"Moving Forward Sideways Like a Crab" by Shani Mootoo

Jonathan Lewis-Adey had an idyllic childhood, growing up in a beautiful Toronto neighbourhood and raised by his mother, India, and her partner Sid.  But one day, at the age of nine, Sid disappeared from Jonathan’s life completely.

Years later, as a grown man and writer of two books, he tries to reconnect with the woman he so dearly loved as a child.  But when he arrives in Trinidad, Sid’s home, Jonathan discovers that she is no longer as he remembered.  Sid is now Sydney, a man.  

Over the next decade, Jonathan continues to make trips to Trinidad to get to know Sydney, hoping to find out why he disappeared all those years ago.  But as Jonathan tries to find his beloved parent within this stranger, he finds himself struggling to understand the effects love and acceptance have on all of us.

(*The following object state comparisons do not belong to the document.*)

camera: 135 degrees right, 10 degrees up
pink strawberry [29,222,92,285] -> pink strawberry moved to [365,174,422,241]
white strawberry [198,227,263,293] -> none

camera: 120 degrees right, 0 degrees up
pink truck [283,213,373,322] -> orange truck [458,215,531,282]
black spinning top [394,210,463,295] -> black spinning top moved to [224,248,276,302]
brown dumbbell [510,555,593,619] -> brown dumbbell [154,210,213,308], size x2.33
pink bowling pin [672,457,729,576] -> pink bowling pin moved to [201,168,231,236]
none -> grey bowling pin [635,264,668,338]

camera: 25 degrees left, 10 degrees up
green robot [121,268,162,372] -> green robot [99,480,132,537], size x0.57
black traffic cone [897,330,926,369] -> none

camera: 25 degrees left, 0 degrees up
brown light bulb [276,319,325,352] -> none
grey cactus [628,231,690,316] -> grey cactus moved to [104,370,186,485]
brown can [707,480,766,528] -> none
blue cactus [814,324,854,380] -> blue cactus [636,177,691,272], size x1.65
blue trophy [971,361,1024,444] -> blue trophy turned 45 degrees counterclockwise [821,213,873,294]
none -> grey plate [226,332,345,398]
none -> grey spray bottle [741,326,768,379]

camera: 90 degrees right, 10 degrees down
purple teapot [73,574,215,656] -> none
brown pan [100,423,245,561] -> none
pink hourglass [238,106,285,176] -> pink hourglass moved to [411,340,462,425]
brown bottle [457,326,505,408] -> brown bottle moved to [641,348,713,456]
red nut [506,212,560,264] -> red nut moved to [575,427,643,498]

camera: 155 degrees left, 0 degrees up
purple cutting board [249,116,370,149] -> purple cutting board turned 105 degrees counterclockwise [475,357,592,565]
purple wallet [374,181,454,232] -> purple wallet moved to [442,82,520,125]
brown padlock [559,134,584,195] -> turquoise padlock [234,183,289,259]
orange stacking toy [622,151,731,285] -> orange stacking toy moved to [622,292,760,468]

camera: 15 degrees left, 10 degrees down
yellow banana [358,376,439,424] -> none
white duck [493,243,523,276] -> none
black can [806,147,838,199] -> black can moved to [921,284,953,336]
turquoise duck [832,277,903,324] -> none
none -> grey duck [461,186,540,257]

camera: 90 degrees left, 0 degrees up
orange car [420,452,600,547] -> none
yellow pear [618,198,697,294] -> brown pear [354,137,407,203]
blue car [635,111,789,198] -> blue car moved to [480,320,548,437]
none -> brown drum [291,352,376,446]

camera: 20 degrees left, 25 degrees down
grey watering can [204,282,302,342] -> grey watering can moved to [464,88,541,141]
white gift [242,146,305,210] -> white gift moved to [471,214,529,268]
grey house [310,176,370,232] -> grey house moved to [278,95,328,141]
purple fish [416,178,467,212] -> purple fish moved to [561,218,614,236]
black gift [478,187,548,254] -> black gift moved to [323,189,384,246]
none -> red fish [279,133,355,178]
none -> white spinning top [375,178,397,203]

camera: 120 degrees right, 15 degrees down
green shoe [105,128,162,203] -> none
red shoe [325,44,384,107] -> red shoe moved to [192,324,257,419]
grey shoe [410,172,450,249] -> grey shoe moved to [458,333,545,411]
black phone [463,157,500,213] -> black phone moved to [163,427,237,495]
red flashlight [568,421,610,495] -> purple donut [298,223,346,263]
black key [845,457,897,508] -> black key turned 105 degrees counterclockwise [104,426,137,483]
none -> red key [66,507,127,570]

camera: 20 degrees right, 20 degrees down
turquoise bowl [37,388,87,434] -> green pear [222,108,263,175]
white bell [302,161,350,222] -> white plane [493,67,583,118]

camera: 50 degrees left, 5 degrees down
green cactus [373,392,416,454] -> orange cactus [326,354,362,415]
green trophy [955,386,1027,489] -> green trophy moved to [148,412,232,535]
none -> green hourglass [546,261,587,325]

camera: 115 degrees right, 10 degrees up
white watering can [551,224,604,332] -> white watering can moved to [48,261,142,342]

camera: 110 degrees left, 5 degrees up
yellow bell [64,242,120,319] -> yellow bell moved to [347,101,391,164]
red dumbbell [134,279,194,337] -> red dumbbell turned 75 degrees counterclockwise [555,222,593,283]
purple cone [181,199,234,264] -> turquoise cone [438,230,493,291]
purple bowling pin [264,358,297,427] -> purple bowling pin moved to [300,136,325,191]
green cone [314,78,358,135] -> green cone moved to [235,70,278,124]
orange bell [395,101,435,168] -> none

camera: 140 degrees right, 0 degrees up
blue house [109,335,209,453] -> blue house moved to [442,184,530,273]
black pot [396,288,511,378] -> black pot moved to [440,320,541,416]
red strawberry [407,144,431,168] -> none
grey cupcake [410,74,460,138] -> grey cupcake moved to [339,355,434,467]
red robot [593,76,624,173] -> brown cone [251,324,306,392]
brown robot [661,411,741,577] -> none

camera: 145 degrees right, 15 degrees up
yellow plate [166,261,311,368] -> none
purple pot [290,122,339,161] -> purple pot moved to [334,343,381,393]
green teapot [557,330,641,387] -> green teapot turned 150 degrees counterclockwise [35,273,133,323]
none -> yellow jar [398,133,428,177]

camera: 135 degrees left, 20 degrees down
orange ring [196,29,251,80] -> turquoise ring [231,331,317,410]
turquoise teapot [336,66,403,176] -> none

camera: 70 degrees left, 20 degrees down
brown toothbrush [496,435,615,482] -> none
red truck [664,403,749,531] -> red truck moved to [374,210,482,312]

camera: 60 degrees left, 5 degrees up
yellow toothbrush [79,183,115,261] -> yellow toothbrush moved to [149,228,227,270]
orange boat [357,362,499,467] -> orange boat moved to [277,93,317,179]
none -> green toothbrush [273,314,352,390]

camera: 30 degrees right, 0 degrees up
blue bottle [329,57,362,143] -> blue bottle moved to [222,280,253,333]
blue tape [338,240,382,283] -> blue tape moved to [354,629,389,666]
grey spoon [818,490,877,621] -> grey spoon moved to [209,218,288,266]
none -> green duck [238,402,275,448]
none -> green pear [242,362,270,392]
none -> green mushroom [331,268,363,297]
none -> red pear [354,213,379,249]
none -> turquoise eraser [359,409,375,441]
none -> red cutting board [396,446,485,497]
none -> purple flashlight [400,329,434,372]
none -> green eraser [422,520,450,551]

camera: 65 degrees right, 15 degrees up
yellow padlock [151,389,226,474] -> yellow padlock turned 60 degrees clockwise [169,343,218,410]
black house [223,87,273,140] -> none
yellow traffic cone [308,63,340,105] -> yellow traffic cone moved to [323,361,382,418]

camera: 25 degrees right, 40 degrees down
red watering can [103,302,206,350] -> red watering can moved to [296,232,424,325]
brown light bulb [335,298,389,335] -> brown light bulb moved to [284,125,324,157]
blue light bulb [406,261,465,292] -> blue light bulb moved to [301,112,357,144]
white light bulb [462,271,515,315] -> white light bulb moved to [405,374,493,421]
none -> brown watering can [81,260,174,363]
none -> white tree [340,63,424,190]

Moving Forward Sideways Like a Crab, by Shani Mootoo, is a moving novel about love and family, identity and acceptance.  Inhabiting both the vibrant landscape of Trinidad and the difficult winter of Toronto, this is a beautifully understated book that examines the things that determine who we are and who we become.

I picked up this book because of its Giller Prize nomination, not knowing what it was about.  It was evident very early on in the book the topics it would be tackling - identity, gender, family, racism - and this drew me in.  Using Jonathan in search of his parent to explore these themes was an interesting device.  As Jonathan discovers Sydney, so do we.

My criticism of this book would then be that this didn’t move along as fast as I hoped it would.  Learning about Sydney through the lens of a childhood friendship was another interesting way of telling the story but I felt as though there was so much more that could have been there to move it forward.  I would have preferred Jonathan to be a character that relays the story to us, that hears it at the same time we do, rather than also having to deal with his need to understand Sydney.


The issue of homosexuality and gender identity in the Caribbean is not something that is addressed in fiction often enough.  I feel as though people living outside of these countries do not truly understand the importance of these issues and that is why writers like Mootoo and books like this are so needed.  This novel is a first-rate example of how books shape our world views and how they bring to life the stories that need to be heard.